TASK ITEM:
Please determine the number of lines in the material below that contain the word "shoulder", and state it alone.

TASK MATERIAL:

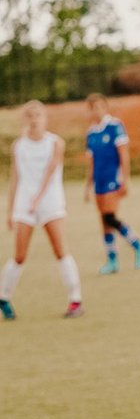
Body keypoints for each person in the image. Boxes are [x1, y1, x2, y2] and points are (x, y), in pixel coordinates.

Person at [2, 101, 83, 320]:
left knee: (60, 250)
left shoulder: (55, 142)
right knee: (19, 256)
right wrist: (10, 211)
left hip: (50, 203)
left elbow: (50, 171)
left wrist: (38, 199)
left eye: (37, 115)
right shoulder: (19, 146)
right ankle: (4, 297)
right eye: (29, 115)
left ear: (45, 118)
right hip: (24, 204)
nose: (34, 119)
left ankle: (75, 299)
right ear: (24, 120)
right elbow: (15, 178)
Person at [84, 93, 140, 275]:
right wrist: (87, 185)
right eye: (92, 108)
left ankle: (138, 246)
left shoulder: (114, 126)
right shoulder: (92, 132)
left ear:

RESPONSE:
4